_TASK BRIEF:_
From the line that includes "click marketing" to the last line of the records that follow, copy every line exactly and nothing more, omitting pictures.

◆ ◆ ◆ ◆

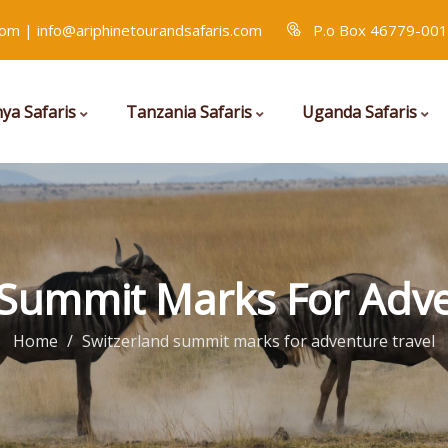
com | info@ariphinetourandsafaris.com
P.o Box 46779-001
ya Safaris
Tanzania Safaris
Uganda Safaris
 Summit Marks For Adve
Home
Switzerland summit marks for adventure travel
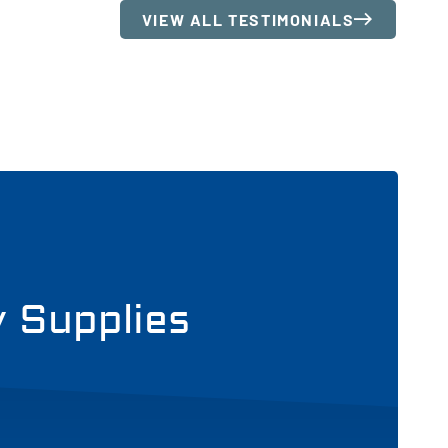
VIEW ALL TESTIMONIALS
y Supplies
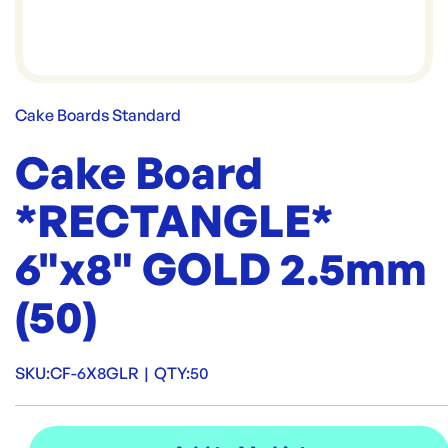
Cake Boards Standard
Cake Board
*RECTANGLE*
6"x8" GOLD 2.5mm
(50)
SKU:
CF-6X8GLR
|
QTY:
50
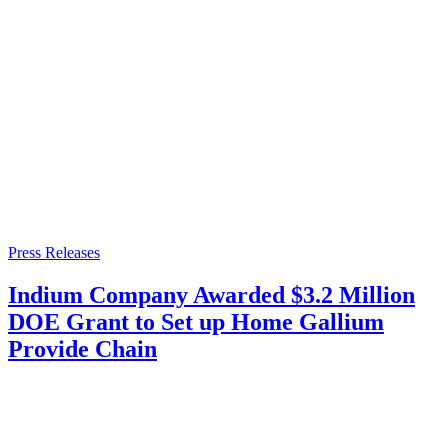
Press Releases
Indium Company Awarded $3.2 Million
DOE Grant to Set up Home Gallium
Provide Chain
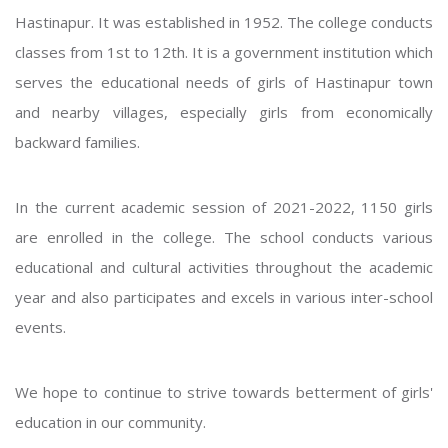
Hastinapur. It was established in 1952. The college conducts
classes from 1st to 12th. It is a government institution which
serves the educational needs of girls of Hastinapur town
and nearby villages, especially girls from economically
backward families.
In the current academic session of 2021-2022, 1150 girls
are enrolled in the college. The school conducts various
educational and cultural activities throughout the academic
year and also participates and excels in various inter-school
events.
We hope to continue to strive towards betterment of girls'
education in our community.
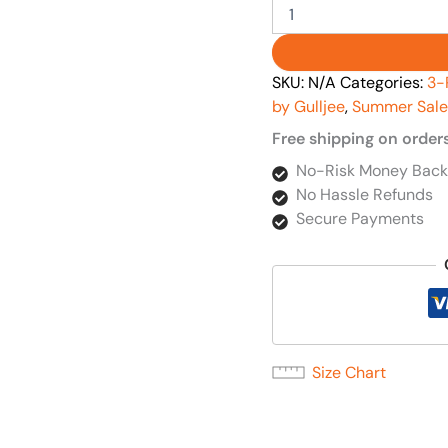
SKU:
N/A
Categories:
3-
by Gulljee
,
Summer Sale
Free shipping on order
No-Risk Money Back
No Hassle Refunds
Secure Payments
Size Chart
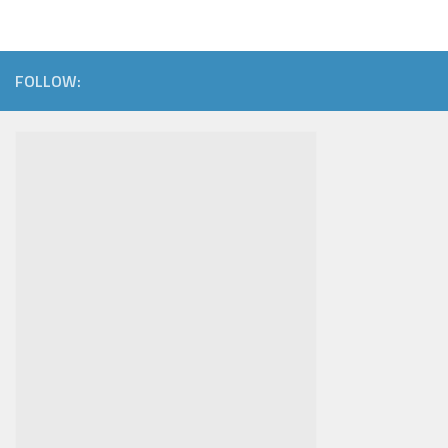
FOLLOW:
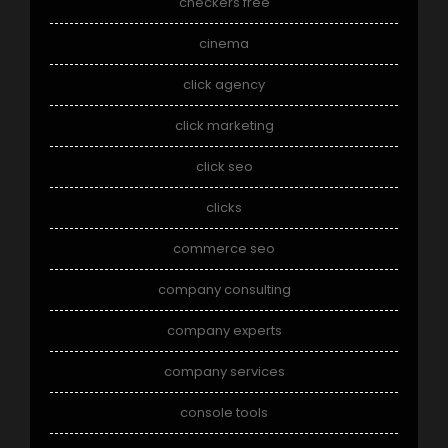
checkers free
cinema
click agency
click marketing
click seo
clicks
commerce seo
company consulting
company experts
company services
console tools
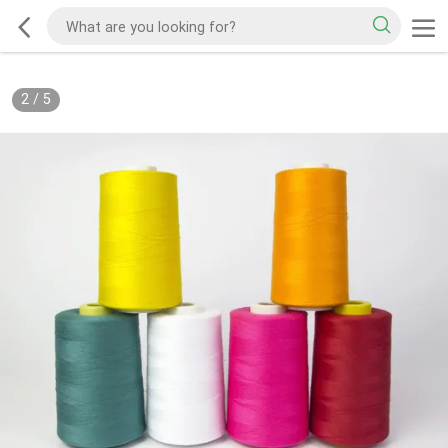
2
/
5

◆ ◆ ◆ ◆

_TASK RESULT:_
click marketing
click seo
clicks
commerce seo
company consulting
company experts
company services
console tools
2
/
5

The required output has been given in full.